= DATA FOR THE TASK =
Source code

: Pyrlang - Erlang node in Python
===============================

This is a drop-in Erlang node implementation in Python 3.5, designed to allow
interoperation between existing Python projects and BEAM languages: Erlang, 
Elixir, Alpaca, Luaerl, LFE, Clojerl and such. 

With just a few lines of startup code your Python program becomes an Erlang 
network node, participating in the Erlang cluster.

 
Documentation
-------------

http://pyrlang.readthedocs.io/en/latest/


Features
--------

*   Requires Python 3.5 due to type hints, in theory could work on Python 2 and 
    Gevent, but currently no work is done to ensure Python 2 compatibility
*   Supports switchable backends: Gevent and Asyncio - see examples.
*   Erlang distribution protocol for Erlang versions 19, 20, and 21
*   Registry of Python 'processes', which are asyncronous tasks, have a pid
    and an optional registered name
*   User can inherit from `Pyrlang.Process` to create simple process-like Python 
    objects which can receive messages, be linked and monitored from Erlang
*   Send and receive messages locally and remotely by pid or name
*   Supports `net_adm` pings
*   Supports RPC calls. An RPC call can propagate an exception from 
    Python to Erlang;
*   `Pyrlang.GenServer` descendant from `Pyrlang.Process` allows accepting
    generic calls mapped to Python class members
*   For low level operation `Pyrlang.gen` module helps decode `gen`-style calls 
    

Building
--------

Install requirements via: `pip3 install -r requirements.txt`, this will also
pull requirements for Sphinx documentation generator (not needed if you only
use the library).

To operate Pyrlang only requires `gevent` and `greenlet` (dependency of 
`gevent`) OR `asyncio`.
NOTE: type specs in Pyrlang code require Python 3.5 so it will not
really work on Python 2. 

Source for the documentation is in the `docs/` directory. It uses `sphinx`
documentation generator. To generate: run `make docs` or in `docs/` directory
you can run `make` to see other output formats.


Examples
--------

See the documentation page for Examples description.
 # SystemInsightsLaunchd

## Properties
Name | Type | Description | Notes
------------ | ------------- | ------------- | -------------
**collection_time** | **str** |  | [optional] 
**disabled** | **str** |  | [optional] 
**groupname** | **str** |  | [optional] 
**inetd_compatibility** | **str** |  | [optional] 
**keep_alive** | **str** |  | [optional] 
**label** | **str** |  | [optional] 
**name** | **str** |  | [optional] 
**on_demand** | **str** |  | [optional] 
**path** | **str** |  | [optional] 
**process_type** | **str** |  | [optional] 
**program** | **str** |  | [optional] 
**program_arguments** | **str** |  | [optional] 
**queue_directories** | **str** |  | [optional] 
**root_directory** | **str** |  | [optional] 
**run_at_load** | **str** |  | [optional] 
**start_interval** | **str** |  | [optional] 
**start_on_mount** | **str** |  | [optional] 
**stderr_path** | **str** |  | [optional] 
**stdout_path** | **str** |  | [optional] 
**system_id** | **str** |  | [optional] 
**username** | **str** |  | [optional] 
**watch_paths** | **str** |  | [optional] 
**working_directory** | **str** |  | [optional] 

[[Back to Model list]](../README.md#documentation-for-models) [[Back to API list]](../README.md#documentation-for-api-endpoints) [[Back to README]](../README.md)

= YOUR TASK =
Quote every line of the records above word for word, with nothing changed.

= EXERCISE ANSWER =
Source code

: Pyrlang - Erlang node in Python
===============================

This is a drop-in Erlang node implementation in Python 3.5, designed to allow
interoperation between existing Python projects and BEAM languages: Erlang, 
Elixir, Alpaca, Luaerl, LFE, Clojerl and such. 

With just a few lines of startup code your Python program becomes an Erlang 
network node, participating in the Erlang cluster.

 
Documentation
-------------

http://pyrlang.readthedocs.io/en/latest/


Features
--------

*   Requires Python 3.5 due to type hints, in theory could work on Python 2 and 
    Gevent, but currently no work is done to ensure Python 2 compatibility
*   Supports switchable backends: Gevent and Asyncio - see examples.
*   Erlang distribution protocol for Erlang versions 19, 20, and 21
*   Registry of Python 'processes', which are asyncronous tasks, have a pid
    and an optional registered name
*   User can inherit from `Pyrlang.Process` to create simple process-like Python 
    objects which can receive messages, be linked and monitored from Erlang
*   Send and receive messages locally and remotely by pid or name
*   Supports `net_adm` pings
*   Supports RPC calls. An RPC call can propagate an exception from 
    Python to Erlang;
*   `Pyrlang.GenServer` descendant from `Pyrlang.Process` allows accepting
    generic calls mapped to Python class members
*   For low level operation `Pyrlang.gen` module helps decode `gen`-style calls 
    

Building
--------

Install requirements via: `pip3 install -r requirements.txt`, this will also
pull requirements for Sphinx documentation generator (not needed if you only
use the library).

To operate Pyrlang only requires `gevent` and `greenlet` (dependency of 
`gevent`) OR `asyncio`.
NOTE: type specs in Pyrlang code require Python 3.5 so it will not
really work on Python 2. 

Source for the documentation is in the `docs/` directory. It uses `sphinx`
documentation generator. To generate: run `make docs` or in `docs/` directory
you can run `make` to see other output formats.


Examples
--------

See the documentation page for Examples description.
 # SystemInsightsLaunchd

## Properties
Name | Type | Description | Notes
------------ | ------------- | ------------- | -------------
**collection_time** | **str** |  | [optional] 
**disabled** | **str** |  | [optional] 
**groupname** | **str** |  | [optional] 
**inetd_compatibility** | **str** |  | [optional] 
**keep_alive** | **str** |  | [optional] 
**label** | **str** |  | [optional] 
**name** | **str** |  | [optional] 
**on_demand** | **str** |  | [optional] 
**path** | **str** |  | [optional] 
**process_type** | **str** |  | [optional] 
**program** | **str** |  | [optional] 
**program_arguments** | **str** |  | [optional] 
**queue_directories** | **str** |  | [optional] 
**root_directory** | **str** |  | [optional] 
**run_at_load** | **str** |  | [optional] 
**start_interval** | **str** |  | [optional] 
**start_on_mount** | **str** |  | [optional] 
**stderr_path** | **str** |  | [optional] 
**stdout_path** | **str** |  | [optional] 
**system_id** | **str** |  | [optional] 
**username** | **str** |  | [optional] 
**watch_paths** | **str** |  | [optional] 
**working_directory** | **str** |  | [optional] 

[[Back to Model list]](../README.md#documentation-for-models) [[Back to API list]](../README.md#documentation-for-api-endpoints) [[Back to README]](../README.md)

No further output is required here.